The Taliban takeover likewise endangers stability as the group struggles with dual humanitarian and economic crises and commits human rights abuses against women and minorities. Of particular concern to Beijing is the threat from terrorist groups such as the Islamic State-Khorasan (IS-K), which has claimed responsibility for multiple attacks since the U.S. withdrawal in August. Establishing ties with a Taliban government does not guarantee protection from terrorist attacks on China or Chinese citizens and property overseas. This is illustrated in Pakistan where China has been targeted by militant groups, as seen in the August 20 attack on a vehicle carrying Chinese nationals in Gwadar. Moreover, IS-K’s decision to identify the ethnicity of the bomber in the October 15 Kunduz attack as Uyghur serves as a further warning to Beijing.

To be sure, China’s approach to the crises is not set in stone and will evolve as each situation changes. For now, Beijing has decided to play it safe, and will likely proceed with caution. However, if instability in either country intensifies and threats to Chinese interests increase, Beijing may opt to elevate its involvement. China could put some of its past conflict mediation experience to work to mediate between the NUG, junta and EAOs and, with Pakistan’s good offices, encourage the Taliban to engage in national reconciliation. The danger in this is that by the time China realizes its strategy is not working — and may even be contributing to growing chaos at its borders — the situation may be far more serious and far more difficult to address. Furthermore, as these crises join the string of precarious situations already on its periphery — from territorial disputes in the South China Sea to nuclear tensions on the Korean Peninsula — China may not have the capacity to step up its engagement to reach the new level of the Afghanistan and Myanmar crises.

A Reactive Power

China’s prudent, pragmatic and underwhelming responses to the 2021 extra-constitutional political transitions in Afghanistan and Myanmar should come as no surprise — Beijing often works with whomever holds power regardless of how they attained it. Characterizing these crises as mere “reshuffles” paves the path for engagement, which can provide opportunity to protect China’s interests, or at least ensure they are heard. Moreover, Beijing sees no apparent contradiction in loudly proclaiming its adherence to the principle of noninterference, while quietly interfering. As Beijing works from the sidelines and refrains from pushing publicly for international recognition for the junta in Myanmar or the Taliban in Afghanistan, this gives China leeway to avoid becoming too entangled, and perhaps even miscalculating by backing the wrong group.

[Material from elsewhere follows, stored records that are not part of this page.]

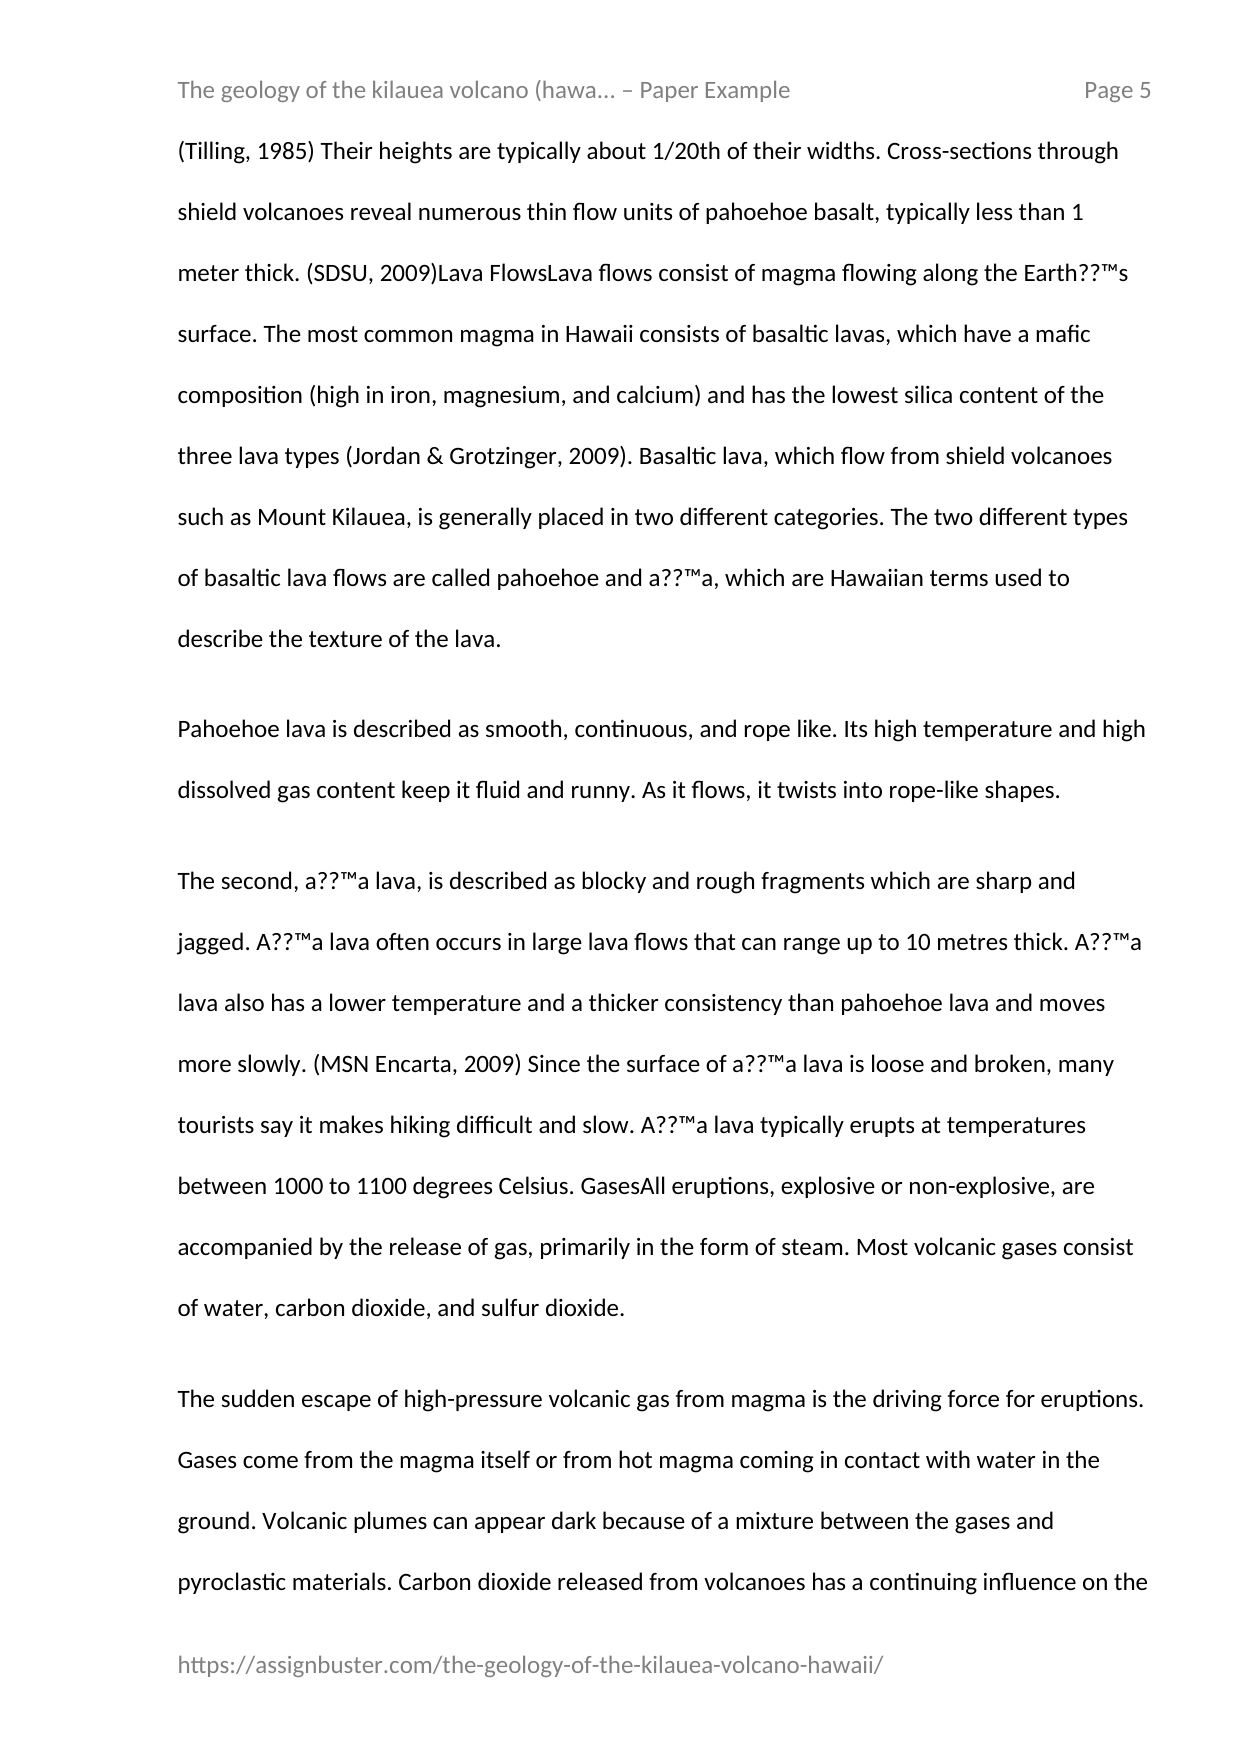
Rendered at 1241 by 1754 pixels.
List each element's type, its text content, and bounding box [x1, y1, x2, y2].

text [177, 1383, 1152, 1597]
text Pahoehoe lava is described as smooth, continuous, and rope like. Its high temperature and high dissolved gas content keep it fluid and runny. As it flows, it twists into rope-like shapes. [177, 714, 1152, 805]
text (Tilling, 1985) Their heights are typically about 1/20th of their widths. Cross-sections through shield volcanoes reveal numerous thin flow units of pahoehoe basalt, typically less than 1 meter thick. (SDSU, 2009)Lava FlowsLava flows consist of magma flowing along the Earth??™s surface. The most common magma in Hawaii consists of basaltic lavas, which have a mafic composition (high in iron, magnesium, and calcium) and has the lowest silica content of the three lava types (Jordan & Grotzinger, 2009). Basaltic lava, which flow from shield volcanoes such as Mount Kilauea, is generally placed in two different categories. The two different types of basaltic lava flows are called pahoehoe and a??™a, which are Hawaiian terms used to describe the texture of the lava. [177, 135, 1152, 654]
text The second, a??™a lava, is described as blocky and rough fragments which are sharp and jagged. A??™a lava often occurs in large lava flows that can range up to 10 metres thick. A??™a lava also has a lower temperature and a thicker consistency than pahoehoe lava and moves more slowly. (MSN Encarta, 2009) Since the surface of a??™a lava is loose and broken, many tourists say it makes hiking difficult and slow. A??™a lava typically erupts at temperatures between 1000 to 1100 degrees Celsius. GasesAll eruptions, explosive or non-explosive, are accompanied by the release of gas, primarily in the form of steam. Most volcanic gases consist of water, carbon dioxide, and sulfur dioxide. [177, 865, 1152, 1323]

Despite this pattern of Chinese responses serving as impediments for greater Chinese involvement in adjacent countries, there is still opportunity for Beijing to increase its influence in Myanmar and Afghanistan. But what China’s cautious and subdued response thus far shows is that despite projecting an image of confidence and assertions of a more proactive foreign policy under Xi, China in many ways remains reactive. Rather than stepping in to quickly impact the serious political turmoil in Afghanistan and Myanmar, China seems willing to wait and let things play out, attempting to keep its options open and addressing problems as it must. The problem with this approach is that it diminishes Beijing’s ability to influence the outcome of the situation and, with it, maintain stability on its periphery.

Alison McFarland is a research associate for the China and North Korea programs at the U.S. Institute of Peace.